Hard Brexit or sacrifice UK sovereignty?


Sterling finished last week on the front foot, rallying on Friday after UK Q1 GDP was revised slightly higher. GBP/USD had touched its lowest level since November last week but bounced back above 1.32 on Friday, although it has retreated to around 1.3150 this morning.

Brexit concerns are rearing their heads again after weekend reports that UK PM Theresa May has warned parliament Brexiteers that leeway on negotiations with EU leaders in Brussels is not developing, and that hard-line separatists may soon have to choose between a hard Brexit scenario, an economically punishing outcome, or sacrifice some UK sovereignty in favour of maintaining access to the EU fiscal union.

Event risk this week is limited beyond this morning’s PMI print. Service PMI follows on Wednesday and house price data on Friday.


Having powered above the 95 level earlier in the week, the Dollar Index was brought crashing down on Friday as trade tensions resurfaced. This stemmed from a report that suggested President Trump has been telling his advisors that he wishes to withdraw from the World Trade Organisation – Treasury Secretary Mnuchin later called the story ‘exaggerated’.

Data releases were mixed meanwhile with a downward revision to Q1 GDP followed by a modest beat for core PCE which reached two-percent for the first time in six years. The Dollar Index has begun this week with a modest bid at around 94.9.

On the data front, we await ISM manufacturing later today, factory orders tomorrow, ISM non-manufacturing and ADP on Thursday and the jobs report on Friday.


Earlier today, the AFP news agency reported that the German Interior Minister Seehofer is seeking to resign from his position as well as his seat as the Head of Germany’s Christian Social Union (CSU), Merkel’s Bavarian alliance. This news took the markets off guard and created a sense of panic, as investors remained wary over the German Chancellor Merkel’s future, sending the EUR off the cliff from just below the 1.17 handle.

Euro Zone CPI was out on Friday although prompted minimal reaction as both the headline and core rate were in line with expectations.

This week, we await Euro Zone manufacturing PMI and unemployment data this morning, retails sales tomorrow and service PMI on Thursday.


The Japanese Yen was the main casualty of Friday’s risk rally as USD/JPY hit a two week high at 110.88, stopping short of the elusive 111 handle. The pair is trading around 110.75 this morning after little reaction to mixed Tankan data released overnight.

Still to come this week, we expect possible comments from the Bank of Japan’s Harada on Wednesday plus household spending and wage data on Friday.


Friday’s risk rally weighed on the Swiss Franc which helped to push EUR/CHF back above 1.16, albeit briefly, with the pair falling back to the 1.15 handle this morning.

The Franc has seen a modest bid to start the week as European stocks retreated.

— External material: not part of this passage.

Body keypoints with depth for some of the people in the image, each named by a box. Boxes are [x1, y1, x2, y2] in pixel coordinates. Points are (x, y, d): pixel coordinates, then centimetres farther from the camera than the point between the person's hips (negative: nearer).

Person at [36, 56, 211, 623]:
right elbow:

Any upside may have been limited however by weak Swiss retail sales data.


The Australian Dollar touched its lowest level against the US Dollar since January 2017 last Wednesday at 0.7323. Analysts were quick to blame the PBOC who set the weakest reference rate since December.

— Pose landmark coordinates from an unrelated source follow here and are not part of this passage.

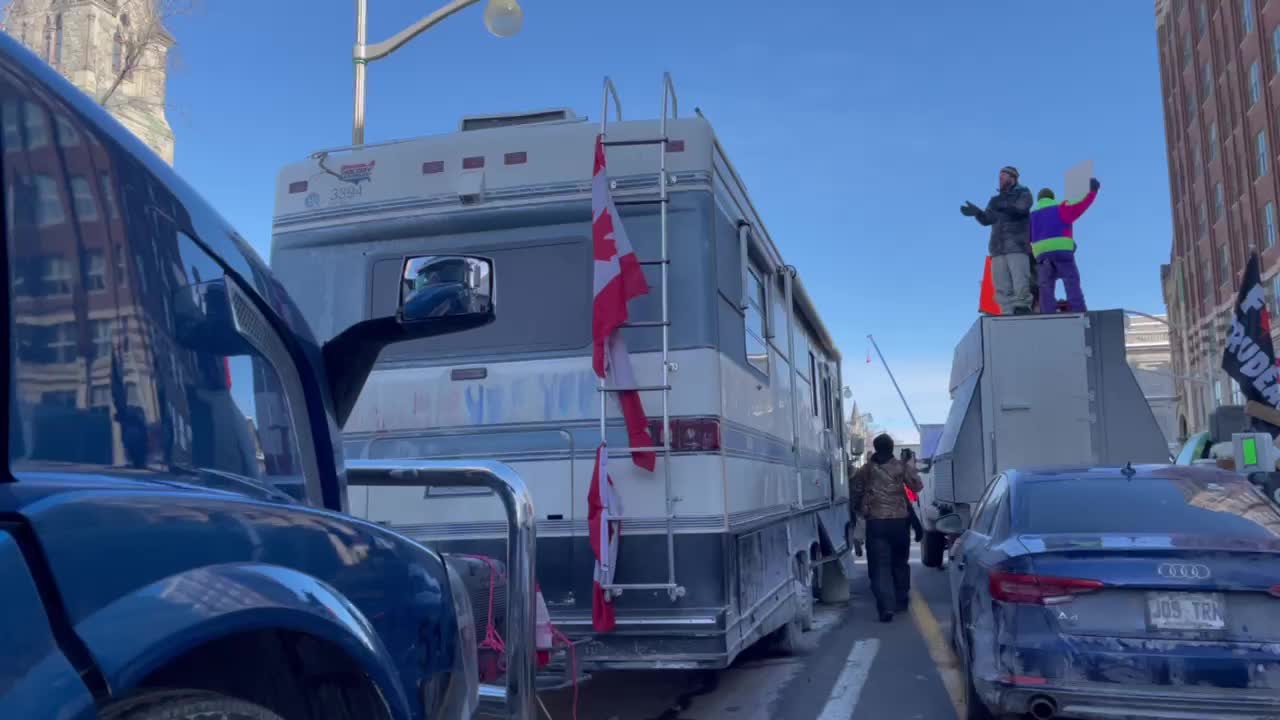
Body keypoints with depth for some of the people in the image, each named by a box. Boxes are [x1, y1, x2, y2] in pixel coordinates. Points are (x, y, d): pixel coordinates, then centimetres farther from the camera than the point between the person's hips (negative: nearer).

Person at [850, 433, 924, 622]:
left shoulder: (865, 470, 5)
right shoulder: (902, 466, 2)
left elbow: (854, 495, 6)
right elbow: (917, 487, 5)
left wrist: (861, 510, 24)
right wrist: (912, 466, 17)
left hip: (875, 522, -1)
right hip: (899, 520, 1)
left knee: (880, 566, -4)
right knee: (900, 562, 18)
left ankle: (886, 606, -18)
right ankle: (901, 601, 27)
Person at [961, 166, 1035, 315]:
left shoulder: (1023, 194, 11)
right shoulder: (995, 200, 23)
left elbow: (1021, 209, -11)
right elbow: (987, 219, 7)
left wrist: (1003, 206, -30)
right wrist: (976, 212, -15)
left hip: (1017, 246, -5)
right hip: (998, 248, 5)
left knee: (1021, 286, -14)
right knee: (1003, 289, -4)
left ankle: (1023, 312, -14)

AUD/USD has begun the week on the back foot amid weaker oil prices and soft Chinese macro data. Investors are now looking ahead to Tuesday’s RBA policy meeting – a poll released last week said economists do not expects rates to rise until Q3 2019.

Retail sales data follows on Wednesday alongside the trade balance.


The Canadian Dollar finished last week on the front foot following a modest GDP beat and notable jump in the raw material price index. This followed a one-year high for USD/CAD on Wednesday where cautious remarks from Bank of Canada Governor Poloz provided a weighed.

On the slate this week, we await RBC manufacturing PMI tomorrow ahead of unemployment and trade data on Friday.


Last week’s RBNZ policy decision weighed heavily on the New Zealand Dollar – policymakers seemed to adopt a slightly more dovish stance following the weak GDP data released earlier this month. The Kiwi hit its lowest level versus the US Dollar since June 2016 on Friday at 0.6736.

The Kiwi has lost some minor ground this morning after soft New Zealand Treasury indicators. This week could prove a quieter one with only the GDT auction tomorrow and the ANZ commodity price index on Wednesday.


The Riksbank meet tomorrow against the backdrop of a weakening currency as investors continue to fret over the possibility of an EU referendum. Data was also less than supportive with retail sales falling short of expectations on Wednesday.

EUR/SEK hit its highest level since May 9th this morning at 10.2068 with the Krona losing ground after a soft Swedish PMI print. Looking ahead, we await Service PMI on Wednesday and industrial production on Thursday.


The Norwegian Krone gave back some of its recent gains last week as it received support from hawkish central bank rhetoric. Data releases provided a brief boost to the Krone on Friday with encouraging prints for retail sales and unemployment.

EUR/NOK has crept up to a fresh three-week high this morning at 9.5367.